Kutak Rock Attorneys Secure Colorado Supreme Court Decision in UMB Bank v. Landmark Towers AssociationNews | December 18, 2017
In a case decided on December 11, 2017 by the Colorado Supreme Court, Kutak Rock attorneys Neil L. Arney, Mia K. Della Cava and Thomas W. Snyder, representing Colorado Bondshares and UMB Bank, secured an important reversal of a Colorado Court of Appeals ruling which sent shock waves through the real estate, financial and legal communities. In UMB Bank, N.A. et al. v. Landmark Towers Association, Inc., the Colorado Supreme Court held that a challenge pursuant to the Tax Payers Bill of Rights (“TABOR”) years after the election took place was time-barred under C.R.S. § 1-11-213(4), which requires an election contest to be filed no later than 10 days after the certification of the results of an election.
In 2007, qualified electors held a TABOR election pursuant to the Colorado Special District Act, C.R.S. § 32-1,101, et seq., to approve the organization of a special tax district, the imposition of taxes and the issuance of bonds to finance a planned commercial and residential development. In June 2011, long after the certification of the results of the 2007 TABOR election, the Landmark Towers Association filed an action on behalf of its members, claiming the TABOR election was invalid because the qualified electors were not properly qualified and that purchase contract holders should have participated in the election. In 2016 the Court of Appeals ruled in favor of Landmark Towers Association, thereby casting doubt on the validity of previous special district elections and chilling the special district bond market in Colorado.
In arguments to the Colorado Supreme Court, counsel for both parties relied on the Colorado Supreme Court’s opinion in Cacioppo v. Eagle County School District Re-50J, 92 P.3d 453 (Colo. 2004), which held that “if the claim alleges that the ballot issue as passed cannot stand under the laws of this state, it is substantive in nature and thus not subject to the time requirements of…section 1-11-213, which governs the time for appeal concerning challenges to election results.”
Specifically, Landmark argued that the statute was equitably tolled on the grounds that the condominium owners allegedly learned about the special district election when they started receiving their property tax bills in 2009. However, the Colorado Supreme Court held that equitable tolling does not apply to C.R.S. § 1-11-213 because C.R.S. § 1-11-213 is a non-claim statute, not a statute of limitations. Non-claim statutes cannot be equitably tolled. Further, Landmark argued that the time bar does not apply because it concerns the substance of the election ballot issues and not the means by which the election results were obtained. Therefore, Landmark contended that the bond and tax election should be invalidated based on allegations that ineligible voters participated in the election and eligible electors did not receive notice of the election. However, the Colorado Supreme Court rejected this argument, holding that Landmark’s lawsuit raised a challenge to the means by which the election results were obtained, not the substance of the ballot issue. As a result, the Colorado Supreme Court held that “this is precisely the type of challenge” prohibited by Cacioppo and was “properly subject to section 1-11-213(4)’s time bar.”

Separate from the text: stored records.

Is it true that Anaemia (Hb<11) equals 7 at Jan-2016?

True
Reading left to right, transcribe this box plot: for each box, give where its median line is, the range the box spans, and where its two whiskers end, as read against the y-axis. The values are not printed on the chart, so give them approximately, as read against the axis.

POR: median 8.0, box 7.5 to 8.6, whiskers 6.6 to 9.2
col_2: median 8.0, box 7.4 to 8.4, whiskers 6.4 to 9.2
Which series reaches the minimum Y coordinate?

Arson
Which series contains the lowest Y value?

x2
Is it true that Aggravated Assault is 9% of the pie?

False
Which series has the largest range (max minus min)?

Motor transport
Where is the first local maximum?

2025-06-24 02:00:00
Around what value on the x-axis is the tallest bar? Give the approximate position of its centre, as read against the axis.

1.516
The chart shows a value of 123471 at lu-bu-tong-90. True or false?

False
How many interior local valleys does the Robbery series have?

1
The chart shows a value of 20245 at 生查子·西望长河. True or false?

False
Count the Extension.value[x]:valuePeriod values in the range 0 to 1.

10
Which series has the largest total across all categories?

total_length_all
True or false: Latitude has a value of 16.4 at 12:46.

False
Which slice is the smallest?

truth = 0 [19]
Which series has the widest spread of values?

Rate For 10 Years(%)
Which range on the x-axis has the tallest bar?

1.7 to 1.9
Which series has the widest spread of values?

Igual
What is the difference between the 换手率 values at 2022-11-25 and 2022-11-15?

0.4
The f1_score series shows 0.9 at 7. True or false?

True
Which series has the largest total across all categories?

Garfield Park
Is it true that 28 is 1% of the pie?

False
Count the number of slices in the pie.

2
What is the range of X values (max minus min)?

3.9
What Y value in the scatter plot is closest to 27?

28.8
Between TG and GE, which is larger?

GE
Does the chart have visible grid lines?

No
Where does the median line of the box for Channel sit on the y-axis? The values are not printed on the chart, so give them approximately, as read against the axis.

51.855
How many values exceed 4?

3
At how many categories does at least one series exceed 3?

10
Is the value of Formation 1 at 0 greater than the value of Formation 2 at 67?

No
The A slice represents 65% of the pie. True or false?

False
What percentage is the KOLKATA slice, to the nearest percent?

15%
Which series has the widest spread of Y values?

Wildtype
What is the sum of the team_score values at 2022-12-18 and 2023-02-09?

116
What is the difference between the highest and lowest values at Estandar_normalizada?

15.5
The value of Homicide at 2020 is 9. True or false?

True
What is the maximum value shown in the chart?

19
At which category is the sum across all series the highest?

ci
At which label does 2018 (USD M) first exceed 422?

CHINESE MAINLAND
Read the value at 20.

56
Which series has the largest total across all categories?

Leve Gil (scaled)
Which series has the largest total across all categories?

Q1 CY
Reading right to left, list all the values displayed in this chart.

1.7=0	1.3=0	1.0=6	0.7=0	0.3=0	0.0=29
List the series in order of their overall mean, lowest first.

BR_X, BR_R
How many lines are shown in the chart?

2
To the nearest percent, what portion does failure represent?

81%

“The opinion of the Colorado Supreme Court brings certainty and finality back to the public finance market,” said attorney Neil L. Arney. “This case, combined with the Cacioppo decision, will protect the Colorado bond market and the special district elections throughout Colorado from the ambiguity of election contests brought after districts were formed, bonds were issued and property taxes were levied.”